Nov 09 2010
by Bill Frist, M.D.
Even some physicians I know are amazed when they hear that the leading killer of children under age 5 in the developing world is pneumonia. Not malaria. Not AIDS. A highly preventable and treatable illness is claiming 1.5 million young lives every year.
Vaccines exist which can prevent the leading causes of pneumonia and cost-effective antibiotics can treat most cases. If developing countries had these vaccines and medicines, more than a million children could be saved each year.
That's why Save the Children and more than 100 health and humanitarian organizations have joined forces to promote World Pneumonia Day this November 12th. We know if Americans understand that children are dying needlessly, they will take action to help.
This is a problem with a proven solution. And few causes can offer a better return on investment. A course of antibiotics can treat most cases for less than $1. Other low-cost prevention measures include exclusive breastfeeding for six months, ensuring good nutrition, reducing air pollution, washing hands and preventing mother-to-child transmission of HIV. No other interventions currently available have the potential to save children's lives at this scale.

Task item.
From the pneumonia article, extract the passage that begins at the words "Vaccines exist which" and stops after the words "saved each year.".

Available data.
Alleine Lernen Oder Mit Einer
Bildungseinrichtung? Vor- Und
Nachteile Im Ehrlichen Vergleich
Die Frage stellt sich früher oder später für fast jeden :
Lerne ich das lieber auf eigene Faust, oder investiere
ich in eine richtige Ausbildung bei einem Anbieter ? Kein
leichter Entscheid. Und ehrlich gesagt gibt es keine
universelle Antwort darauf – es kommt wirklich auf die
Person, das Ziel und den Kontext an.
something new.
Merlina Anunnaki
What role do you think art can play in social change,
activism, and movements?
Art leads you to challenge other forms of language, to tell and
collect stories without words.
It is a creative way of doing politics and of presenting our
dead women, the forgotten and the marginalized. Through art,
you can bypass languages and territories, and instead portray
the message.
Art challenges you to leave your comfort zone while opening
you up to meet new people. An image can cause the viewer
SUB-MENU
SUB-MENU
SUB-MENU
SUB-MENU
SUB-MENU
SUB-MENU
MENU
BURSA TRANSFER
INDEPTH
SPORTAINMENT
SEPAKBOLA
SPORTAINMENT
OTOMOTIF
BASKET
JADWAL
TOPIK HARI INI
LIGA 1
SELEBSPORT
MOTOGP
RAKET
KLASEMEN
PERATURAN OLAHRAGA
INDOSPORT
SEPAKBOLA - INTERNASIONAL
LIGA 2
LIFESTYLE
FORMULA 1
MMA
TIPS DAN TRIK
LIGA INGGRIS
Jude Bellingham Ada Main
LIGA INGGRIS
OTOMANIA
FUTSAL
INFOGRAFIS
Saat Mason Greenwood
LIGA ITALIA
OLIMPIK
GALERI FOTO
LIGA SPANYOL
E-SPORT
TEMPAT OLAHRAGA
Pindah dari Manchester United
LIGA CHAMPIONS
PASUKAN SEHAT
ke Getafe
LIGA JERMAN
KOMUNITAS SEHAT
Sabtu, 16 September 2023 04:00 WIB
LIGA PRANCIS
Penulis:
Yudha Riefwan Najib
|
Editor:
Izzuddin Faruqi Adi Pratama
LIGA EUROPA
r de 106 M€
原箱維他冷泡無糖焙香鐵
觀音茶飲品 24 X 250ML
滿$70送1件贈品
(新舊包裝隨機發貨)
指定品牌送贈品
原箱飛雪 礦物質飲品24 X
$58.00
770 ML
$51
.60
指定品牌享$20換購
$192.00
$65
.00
--
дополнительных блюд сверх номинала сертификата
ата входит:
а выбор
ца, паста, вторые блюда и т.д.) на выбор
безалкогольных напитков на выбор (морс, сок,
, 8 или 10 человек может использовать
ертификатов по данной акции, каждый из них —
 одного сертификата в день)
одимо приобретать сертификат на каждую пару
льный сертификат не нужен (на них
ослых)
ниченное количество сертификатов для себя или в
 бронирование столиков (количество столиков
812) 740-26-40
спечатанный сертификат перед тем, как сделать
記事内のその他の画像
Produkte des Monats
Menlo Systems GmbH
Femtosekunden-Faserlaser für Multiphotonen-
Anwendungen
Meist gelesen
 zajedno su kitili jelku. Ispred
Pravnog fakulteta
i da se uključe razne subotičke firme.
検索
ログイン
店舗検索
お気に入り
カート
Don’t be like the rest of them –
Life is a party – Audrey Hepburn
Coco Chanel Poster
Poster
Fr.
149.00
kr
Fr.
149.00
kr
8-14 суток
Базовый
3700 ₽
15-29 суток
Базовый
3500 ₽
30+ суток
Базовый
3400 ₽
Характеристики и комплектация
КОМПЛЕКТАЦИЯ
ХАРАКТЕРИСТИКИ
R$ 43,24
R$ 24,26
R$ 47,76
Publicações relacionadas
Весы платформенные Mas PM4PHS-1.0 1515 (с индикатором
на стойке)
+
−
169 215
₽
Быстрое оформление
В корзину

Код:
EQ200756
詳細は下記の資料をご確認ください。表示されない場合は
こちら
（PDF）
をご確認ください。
* * *
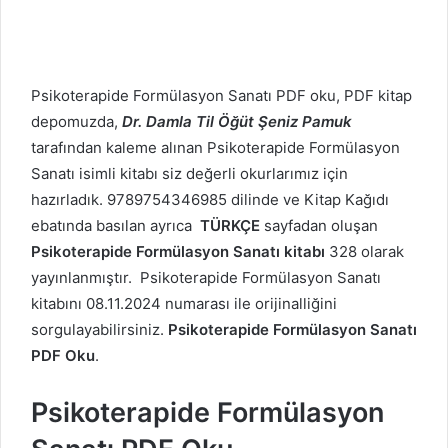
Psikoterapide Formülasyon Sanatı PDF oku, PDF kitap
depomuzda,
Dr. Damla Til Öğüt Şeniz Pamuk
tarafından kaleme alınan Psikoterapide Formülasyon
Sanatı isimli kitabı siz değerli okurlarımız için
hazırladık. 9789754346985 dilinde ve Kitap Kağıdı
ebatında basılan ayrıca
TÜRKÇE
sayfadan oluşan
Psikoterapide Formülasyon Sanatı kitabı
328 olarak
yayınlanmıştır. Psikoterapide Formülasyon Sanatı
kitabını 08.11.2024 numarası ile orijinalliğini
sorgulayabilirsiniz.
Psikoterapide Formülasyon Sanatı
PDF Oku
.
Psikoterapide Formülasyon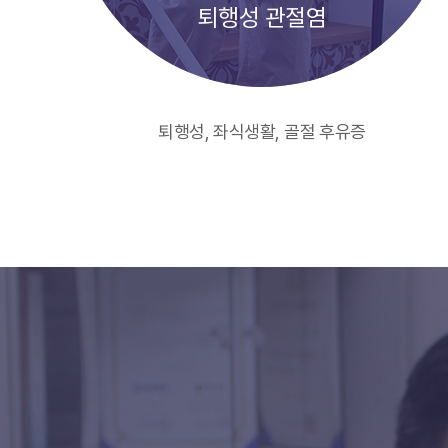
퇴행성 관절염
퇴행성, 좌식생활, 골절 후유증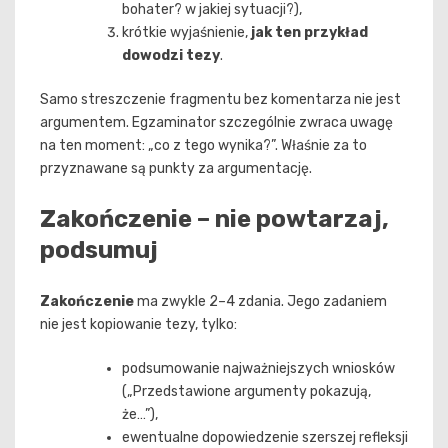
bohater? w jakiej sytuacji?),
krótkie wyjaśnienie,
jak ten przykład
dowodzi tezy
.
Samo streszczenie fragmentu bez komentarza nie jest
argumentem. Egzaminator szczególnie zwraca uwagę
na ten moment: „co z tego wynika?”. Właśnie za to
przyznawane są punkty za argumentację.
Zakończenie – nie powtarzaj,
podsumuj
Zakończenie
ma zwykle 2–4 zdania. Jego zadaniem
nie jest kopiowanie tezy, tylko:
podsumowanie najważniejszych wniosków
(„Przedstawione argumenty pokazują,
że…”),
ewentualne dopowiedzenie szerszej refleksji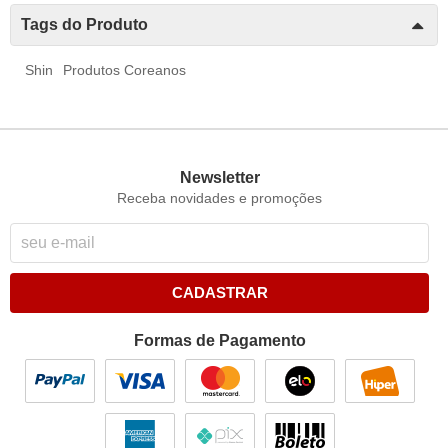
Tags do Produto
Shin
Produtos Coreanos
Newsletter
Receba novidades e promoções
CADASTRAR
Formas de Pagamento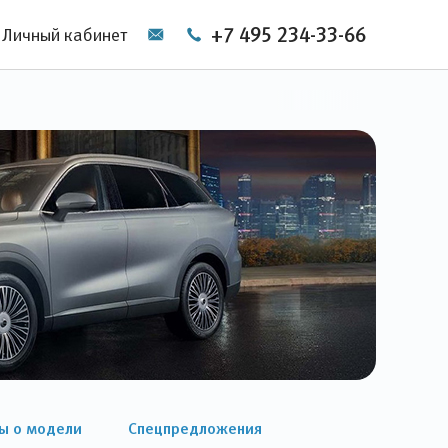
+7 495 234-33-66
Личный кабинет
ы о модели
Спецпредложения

Solution to the problem.
Vaccines exist which can prevent the leading causes of pneumonia and cost-effective antibiotics can treat most cases. If developing countries had these vaccines and medicines, more than a million children could be saved each year.